- _Information shown_
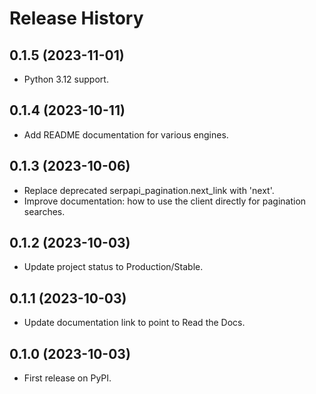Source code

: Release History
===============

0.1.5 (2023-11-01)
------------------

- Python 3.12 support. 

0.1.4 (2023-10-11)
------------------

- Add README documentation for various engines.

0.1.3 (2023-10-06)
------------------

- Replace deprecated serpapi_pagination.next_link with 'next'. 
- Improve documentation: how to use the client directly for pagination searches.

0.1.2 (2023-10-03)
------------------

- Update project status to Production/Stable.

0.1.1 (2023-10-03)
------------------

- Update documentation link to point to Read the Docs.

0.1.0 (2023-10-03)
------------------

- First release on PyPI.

--

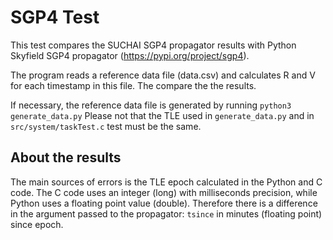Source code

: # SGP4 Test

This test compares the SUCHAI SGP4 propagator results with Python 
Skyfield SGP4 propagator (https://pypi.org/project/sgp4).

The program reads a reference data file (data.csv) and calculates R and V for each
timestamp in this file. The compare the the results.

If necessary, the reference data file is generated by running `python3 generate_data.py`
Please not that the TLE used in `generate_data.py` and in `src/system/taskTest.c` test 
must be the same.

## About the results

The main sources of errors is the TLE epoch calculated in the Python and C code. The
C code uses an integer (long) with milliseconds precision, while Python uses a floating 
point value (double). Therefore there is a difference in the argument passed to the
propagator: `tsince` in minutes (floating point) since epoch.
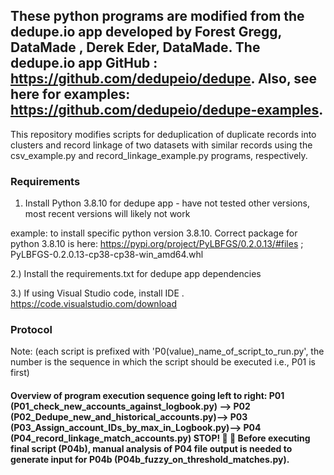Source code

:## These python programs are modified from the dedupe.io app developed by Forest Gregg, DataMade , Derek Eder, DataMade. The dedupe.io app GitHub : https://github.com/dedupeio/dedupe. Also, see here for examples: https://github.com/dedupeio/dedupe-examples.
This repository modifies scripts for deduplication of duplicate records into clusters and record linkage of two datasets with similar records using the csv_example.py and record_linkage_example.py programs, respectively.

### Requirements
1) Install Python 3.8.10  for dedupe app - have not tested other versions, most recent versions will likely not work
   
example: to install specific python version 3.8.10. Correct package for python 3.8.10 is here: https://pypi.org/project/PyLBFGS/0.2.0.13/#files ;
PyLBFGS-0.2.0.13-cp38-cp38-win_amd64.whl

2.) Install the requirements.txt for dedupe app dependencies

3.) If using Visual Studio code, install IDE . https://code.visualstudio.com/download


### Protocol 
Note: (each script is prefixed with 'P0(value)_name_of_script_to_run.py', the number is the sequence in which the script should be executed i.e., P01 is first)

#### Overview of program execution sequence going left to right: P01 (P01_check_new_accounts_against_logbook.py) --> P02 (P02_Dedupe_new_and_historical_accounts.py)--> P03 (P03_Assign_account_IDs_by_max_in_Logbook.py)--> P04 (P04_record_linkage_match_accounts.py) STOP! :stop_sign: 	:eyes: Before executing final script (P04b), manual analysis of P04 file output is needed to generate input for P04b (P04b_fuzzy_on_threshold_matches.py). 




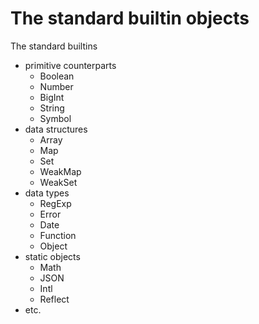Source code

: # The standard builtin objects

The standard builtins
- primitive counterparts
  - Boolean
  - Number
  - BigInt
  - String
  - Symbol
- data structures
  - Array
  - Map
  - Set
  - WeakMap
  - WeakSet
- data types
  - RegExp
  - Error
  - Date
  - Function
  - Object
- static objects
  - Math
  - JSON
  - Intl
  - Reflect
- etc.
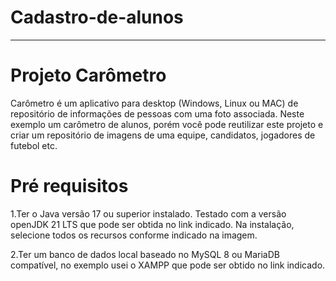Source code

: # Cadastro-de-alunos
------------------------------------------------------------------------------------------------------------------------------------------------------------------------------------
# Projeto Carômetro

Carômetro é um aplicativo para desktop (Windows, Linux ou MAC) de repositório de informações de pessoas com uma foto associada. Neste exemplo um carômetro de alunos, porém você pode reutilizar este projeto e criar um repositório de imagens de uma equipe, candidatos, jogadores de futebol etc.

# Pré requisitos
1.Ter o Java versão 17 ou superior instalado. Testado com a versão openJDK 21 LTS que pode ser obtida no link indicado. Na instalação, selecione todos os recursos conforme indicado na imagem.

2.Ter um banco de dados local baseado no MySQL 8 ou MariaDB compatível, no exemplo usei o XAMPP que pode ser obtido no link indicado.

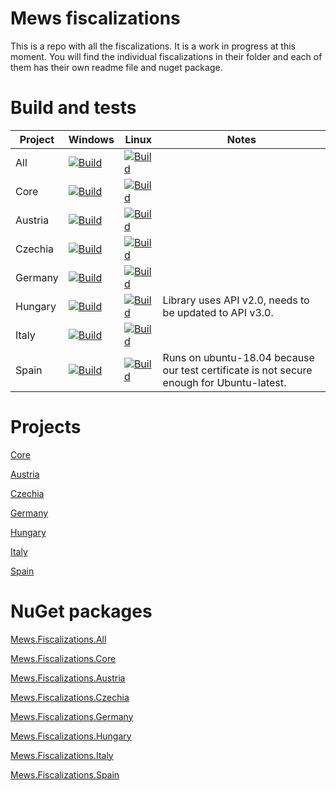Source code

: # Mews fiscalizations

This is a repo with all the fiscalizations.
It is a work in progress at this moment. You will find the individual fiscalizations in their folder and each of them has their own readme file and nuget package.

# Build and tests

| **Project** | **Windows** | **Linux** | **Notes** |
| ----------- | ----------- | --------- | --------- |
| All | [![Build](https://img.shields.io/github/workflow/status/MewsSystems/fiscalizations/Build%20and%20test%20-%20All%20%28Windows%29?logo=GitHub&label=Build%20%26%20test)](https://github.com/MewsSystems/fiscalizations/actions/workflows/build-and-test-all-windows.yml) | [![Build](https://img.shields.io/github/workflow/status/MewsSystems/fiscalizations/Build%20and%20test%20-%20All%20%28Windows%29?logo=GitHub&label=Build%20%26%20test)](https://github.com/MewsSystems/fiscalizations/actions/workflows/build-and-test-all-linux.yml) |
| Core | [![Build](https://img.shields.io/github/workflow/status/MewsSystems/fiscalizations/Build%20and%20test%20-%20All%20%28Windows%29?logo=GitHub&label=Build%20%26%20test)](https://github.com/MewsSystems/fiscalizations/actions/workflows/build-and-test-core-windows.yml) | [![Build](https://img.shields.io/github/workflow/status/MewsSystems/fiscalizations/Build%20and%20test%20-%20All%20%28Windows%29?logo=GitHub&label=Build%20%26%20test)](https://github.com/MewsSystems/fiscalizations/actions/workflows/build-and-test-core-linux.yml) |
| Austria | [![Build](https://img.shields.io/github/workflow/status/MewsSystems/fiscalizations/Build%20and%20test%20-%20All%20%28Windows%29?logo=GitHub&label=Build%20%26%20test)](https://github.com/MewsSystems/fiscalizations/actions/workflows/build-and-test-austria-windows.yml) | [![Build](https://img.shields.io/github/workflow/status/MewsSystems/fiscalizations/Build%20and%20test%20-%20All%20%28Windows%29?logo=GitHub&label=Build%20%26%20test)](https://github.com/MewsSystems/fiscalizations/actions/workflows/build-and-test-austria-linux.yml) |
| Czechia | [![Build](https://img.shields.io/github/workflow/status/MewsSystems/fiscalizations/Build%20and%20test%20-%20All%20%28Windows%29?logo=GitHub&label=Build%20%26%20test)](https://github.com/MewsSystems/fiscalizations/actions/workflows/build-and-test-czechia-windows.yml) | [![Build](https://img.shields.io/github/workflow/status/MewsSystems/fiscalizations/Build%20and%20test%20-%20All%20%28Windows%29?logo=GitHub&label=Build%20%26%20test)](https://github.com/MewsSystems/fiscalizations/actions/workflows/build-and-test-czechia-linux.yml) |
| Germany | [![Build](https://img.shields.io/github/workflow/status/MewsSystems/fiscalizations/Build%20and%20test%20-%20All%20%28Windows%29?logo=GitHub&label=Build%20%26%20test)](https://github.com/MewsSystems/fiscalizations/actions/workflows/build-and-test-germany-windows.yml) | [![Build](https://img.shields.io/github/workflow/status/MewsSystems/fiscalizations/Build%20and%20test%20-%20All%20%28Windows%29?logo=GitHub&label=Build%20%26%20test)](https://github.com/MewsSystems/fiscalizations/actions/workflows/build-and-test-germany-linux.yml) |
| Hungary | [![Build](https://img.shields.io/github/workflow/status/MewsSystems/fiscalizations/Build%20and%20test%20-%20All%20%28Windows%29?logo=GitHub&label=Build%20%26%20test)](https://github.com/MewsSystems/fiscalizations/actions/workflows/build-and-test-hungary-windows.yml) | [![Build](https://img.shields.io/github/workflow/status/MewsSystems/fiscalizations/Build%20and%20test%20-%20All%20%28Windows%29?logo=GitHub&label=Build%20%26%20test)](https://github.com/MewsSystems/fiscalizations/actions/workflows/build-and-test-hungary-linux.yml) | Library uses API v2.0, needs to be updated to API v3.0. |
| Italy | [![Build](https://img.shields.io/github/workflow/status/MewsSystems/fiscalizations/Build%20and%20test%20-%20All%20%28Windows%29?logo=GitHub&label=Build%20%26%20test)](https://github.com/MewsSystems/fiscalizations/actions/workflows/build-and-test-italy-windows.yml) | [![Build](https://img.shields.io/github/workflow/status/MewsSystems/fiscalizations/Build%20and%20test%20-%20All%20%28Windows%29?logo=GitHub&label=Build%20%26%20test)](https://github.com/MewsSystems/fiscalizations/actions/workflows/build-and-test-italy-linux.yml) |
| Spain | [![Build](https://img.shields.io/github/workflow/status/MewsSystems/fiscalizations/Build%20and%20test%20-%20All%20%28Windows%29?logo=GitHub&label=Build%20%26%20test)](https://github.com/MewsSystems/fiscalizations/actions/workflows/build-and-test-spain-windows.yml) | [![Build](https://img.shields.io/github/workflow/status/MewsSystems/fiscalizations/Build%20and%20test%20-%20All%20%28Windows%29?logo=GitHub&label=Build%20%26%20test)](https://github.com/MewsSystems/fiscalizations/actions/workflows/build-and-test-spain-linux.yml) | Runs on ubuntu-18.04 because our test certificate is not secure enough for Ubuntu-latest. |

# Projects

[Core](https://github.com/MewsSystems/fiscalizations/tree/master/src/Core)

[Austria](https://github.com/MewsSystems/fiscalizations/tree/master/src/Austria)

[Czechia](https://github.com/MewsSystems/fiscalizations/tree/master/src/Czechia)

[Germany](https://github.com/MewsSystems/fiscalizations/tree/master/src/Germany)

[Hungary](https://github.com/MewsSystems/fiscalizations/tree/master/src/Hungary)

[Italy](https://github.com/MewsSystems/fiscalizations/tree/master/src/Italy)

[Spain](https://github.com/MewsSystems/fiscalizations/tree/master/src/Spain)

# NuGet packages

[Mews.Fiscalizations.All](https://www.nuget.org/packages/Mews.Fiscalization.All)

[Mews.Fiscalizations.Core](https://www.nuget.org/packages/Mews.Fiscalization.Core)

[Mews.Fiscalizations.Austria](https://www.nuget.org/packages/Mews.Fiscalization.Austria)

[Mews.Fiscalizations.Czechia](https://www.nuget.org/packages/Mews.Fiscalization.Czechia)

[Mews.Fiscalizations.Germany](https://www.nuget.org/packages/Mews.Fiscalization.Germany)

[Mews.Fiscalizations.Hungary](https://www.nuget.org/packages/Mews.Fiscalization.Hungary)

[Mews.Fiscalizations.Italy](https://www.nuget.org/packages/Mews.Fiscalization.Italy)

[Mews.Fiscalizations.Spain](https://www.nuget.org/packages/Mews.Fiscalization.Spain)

* * *

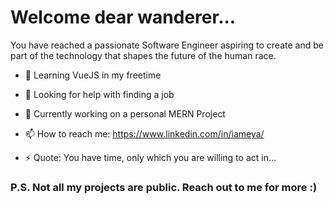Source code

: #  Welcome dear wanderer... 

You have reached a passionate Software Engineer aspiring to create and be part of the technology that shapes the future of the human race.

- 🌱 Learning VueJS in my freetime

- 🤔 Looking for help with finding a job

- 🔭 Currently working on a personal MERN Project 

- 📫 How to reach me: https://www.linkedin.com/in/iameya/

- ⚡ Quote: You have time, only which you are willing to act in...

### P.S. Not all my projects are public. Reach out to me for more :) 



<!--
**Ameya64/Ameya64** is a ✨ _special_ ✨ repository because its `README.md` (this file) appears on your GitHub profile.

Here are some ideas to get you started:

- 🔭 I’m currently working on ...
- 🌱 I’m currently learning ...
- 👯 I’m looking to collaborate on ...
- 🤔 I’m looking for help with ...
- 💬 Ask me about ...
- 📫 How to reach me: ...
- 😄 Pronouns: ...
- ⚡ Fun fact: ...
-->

- _Task instructions_
Which lines in the records contain the word "sequence"? Copy each one.

- _Written reply_
Note: (each script is prefixed with 'P0(value)_name_of_script_to_run.py', the number is the sequence in which the script should be executed i.e., P01 is first)
#### Overview of program execution sequence going left to right: P01 (P01_check_new_accounts_against_logbook.py) --> P02 (P02_Dedupe_new_and_historical_accounts.py)--> P03 (P03_Assign_account_IDs_by_max_in_Logbook.py)--> P04 (P04_record_linkage_match_accounts.py) STOP! :stop_sign: 	:eyes: Before executing final script (P04b), manual analysis of P04 file output is needed to generate input for P04b (P04b_fuzzy_on_threshold_matches.py). 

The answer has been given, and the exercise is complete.